So if you do a search for "utrecht psalter lyre," this Wikipedia page (taken from the 1911 Encyclopaedia Britannica) comes up pretty high on the results. Scroll down a bit and you'll see four figures from the Utrecht.
It's really, really easy to miss Player A's second hand. Can you see it? I didn't, and I was looking for it.
Now head over the the University Library Utrecht's page for its famous manuscript and scroll down a bit. There's our boy again. Now do you see his hand? It's faded, but clearly visible in the hand-hole of the lyre, fingers hooked in the iconic "harper" pose you see in so many later manuscripts.
Look! I learned how to use layers in Pixlr Editor to trace digital images!
NB: Picture is named "utrecht_cologne2" because the shape reminds me of the Cologne lyre, no other reason.
Go back to the encyclopedia, and you can see the hand rendered as two circle-ish squiggles at the top of the hand-hole.

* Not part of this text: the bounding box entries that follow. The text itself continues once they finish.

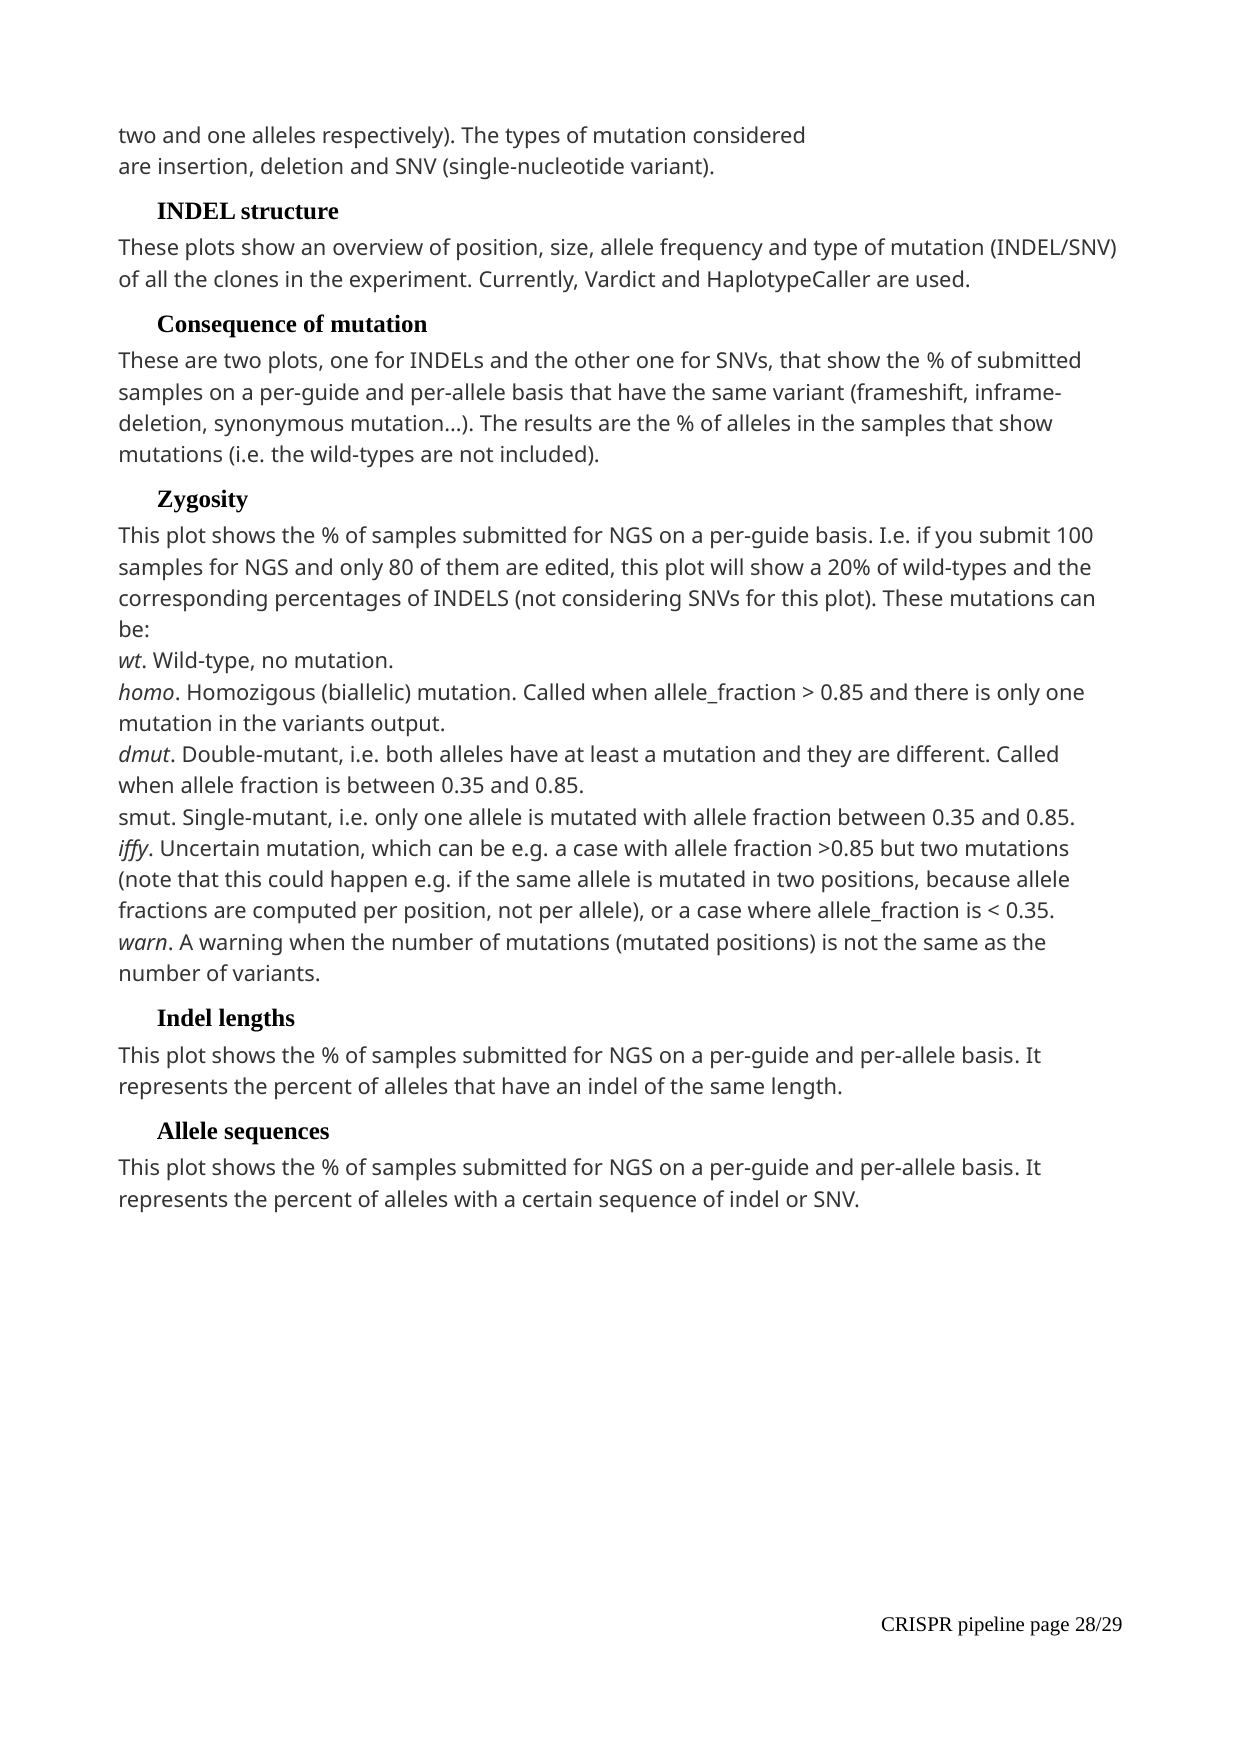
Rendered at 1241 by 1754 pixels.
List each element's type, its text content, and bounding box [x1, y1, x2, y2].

title Indel lengths [157, 1003, 1122, 1032]
title Zygosity [157, 484, 1122, 513]
text two and one alleles respectively). The types of mutation considered are insertion, deletion and SNV (single-nucleotide variant). [118, 118, 1122, 181]
text These are two plots, one for INDELs and the other one for SNVs, that show the % of submitted samples on a per-guide and per-allele basis that have the same variant (frameshift, inframe-deletion, synonymous mutation…). The results are the % of alleles in the samples that show mutations (i.e. the wild-types are not included). [118, 344, 1122, 469]
title INDEL structure [157, 196, 1122, 225]
title Consequence of mutation [157, 309, 1122, 338]
text This plot shows the % of samples submitted for NGS on a per-guide basis. I.e. if you submit 100 samples for NGS and only 80 of them are edited, this plot will show a 20% of wild-types and the corresponding percentages of INDELS (not considering SNVs for this plot). These mutations can be: wt. Wild-type, no mutation. homo. Homozigous (biallelic) mutation. Called when allele_fraction > 0.85 and there is only one mutation in the variants output. dmut. Double-mutant, i.e. both alleles have at least a mutation and they are different. Called when allele fraction is between 0.35 and 0.85. smut. Single-mutant, i.e. only one allele is mutated with allele fraction between 0.35 and 0.85. iffy. Uncertain mutation, which can be e.g. a case with allele fraction >0.85 but two mutations (note that this could happen e.g. if the same allele is mutated in two positions, because allele fractions are computed per position, not per allele), or a case where allele_fraction is < 0.35. warn. A warning when the number of mutations (mutated positions) is not the same as the number of variants. [118, 519, 1122, 988]
text This plot shows the % of samples submitted for NGS on a per-guide and per-allele basis. It represents the percent of alleles that have an indel of the same length. [118, 1038, 1122, 1101]
title Allele sequences [157, 1116, 1122, 1145]
text These plots show an overview of position, size, allele frequency and type of mutation (INDEL/SNV) of all the clones in the experiment. Currently, Vardict and HaplotypeCaller are used. [118, 231, 1122, 293]
text This plot shows the % of samples submitted for NGS on a per-guide and per-allele basis. It represents the percent of alleles with a certain sequence of indel or SNV. [118, 1151, 1122, 1213]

(I still don't know what those two pairs of lines on the upper arch of the lyre are. Straps?)
What do I make of this? Is this a later harper-like playing technique? Using the lyre as a micro-harp, more or less? Or is it the application of an emerging visual language to an old icon?
I will say the front (right) hand of the figure looks positioned for three-fingered playing. From what I recall reading (Laurie Riley? Ann Heymann?) there is some iconographic evidence that medieval harpers played with three fingers on either hand, instead of the modern technique of using four. Three fingers right + three fingers left = six strings on a lyre.
Just seems... excessive. And there's good reasons not to "assign" a finger to a string, as far as ease of plucking goes.
I'm not sure if I think this is an accurate depiction or a stylized one.